Document passage.

Here is PCarlson's original post on the always ON exhaust brake modification he made:

++++++++++++++++++++++++++++++++++++++++++++++++++++++++++++++++

Ok I found the instructions I was looking for and I copied them below: (Please give you opinion. ) NOTE: These are not my instructions or idea.
Here what you'll need to have an Automatic EB Switch:

1 relay with SPDT ( Single Pole Double Throw )
1 resistance 15 ohms
16 ga wire
1/4'' female straight connector with plastic isolator ( to connect on the relay )
16 ga TAP connector ( the blue ones )

Source material.
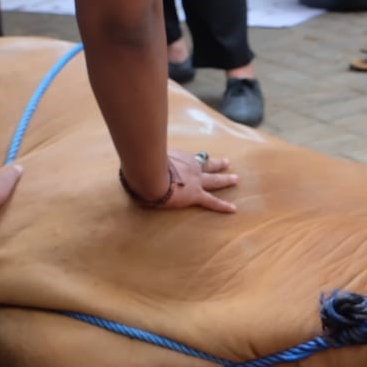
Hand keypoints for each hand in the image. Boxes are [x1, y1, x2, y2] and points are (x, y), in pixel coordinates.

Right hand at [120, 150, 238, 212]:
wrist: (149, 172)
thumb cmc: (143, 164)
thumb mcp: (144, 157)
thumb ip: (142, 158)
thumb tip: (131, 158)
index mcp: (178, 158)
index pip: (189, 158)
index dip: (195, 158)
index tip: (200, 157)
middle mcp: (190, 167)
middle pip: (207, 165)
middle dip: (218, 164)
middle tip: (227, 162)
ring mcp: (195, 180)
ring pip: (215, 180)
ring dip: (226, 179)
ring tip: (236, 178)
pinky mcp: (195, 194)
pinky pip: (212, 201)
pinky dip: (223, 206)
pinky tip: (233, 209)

--

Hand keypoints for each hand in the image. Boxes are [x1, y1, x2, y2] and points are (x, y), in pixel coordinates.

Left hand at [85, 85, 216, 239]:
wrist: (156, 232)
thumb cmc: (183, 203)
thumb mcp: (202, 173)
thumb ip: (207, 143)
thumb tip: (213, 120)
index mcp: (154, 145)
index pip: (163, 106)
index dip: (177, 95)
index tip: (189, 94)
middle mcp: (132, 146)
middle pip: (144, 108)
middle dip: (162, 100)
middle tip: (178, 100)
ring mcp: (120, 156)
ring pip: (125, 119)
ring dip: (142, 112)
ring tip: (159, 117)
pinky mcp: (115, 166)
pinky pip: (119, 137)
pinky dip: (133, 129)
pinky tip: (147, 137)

Your task.
Reproduce the exhaust brake post above word for word, beginning at "Here is PCarlson's" and stopping after "the relay )".

Task response.
Here is PCarlson's original post on the always ON exhaust brake modification he made:

++++++++++++++++++++++++++++++++++++++++++++++++++++++++++++++++

Ok I found the instructions I was looking for and I copied them below: (Please give you opinion. ) NOTE: These are not my instructions or idea.
Here what you'll need to have an Automatic EB Switch:

1 relay with SPDT ( Single Pole Double Throw )
1 resistance 15 ohms
16 ga wire
1/4'' female straight connector with plastic isolator ( to connect on the relay )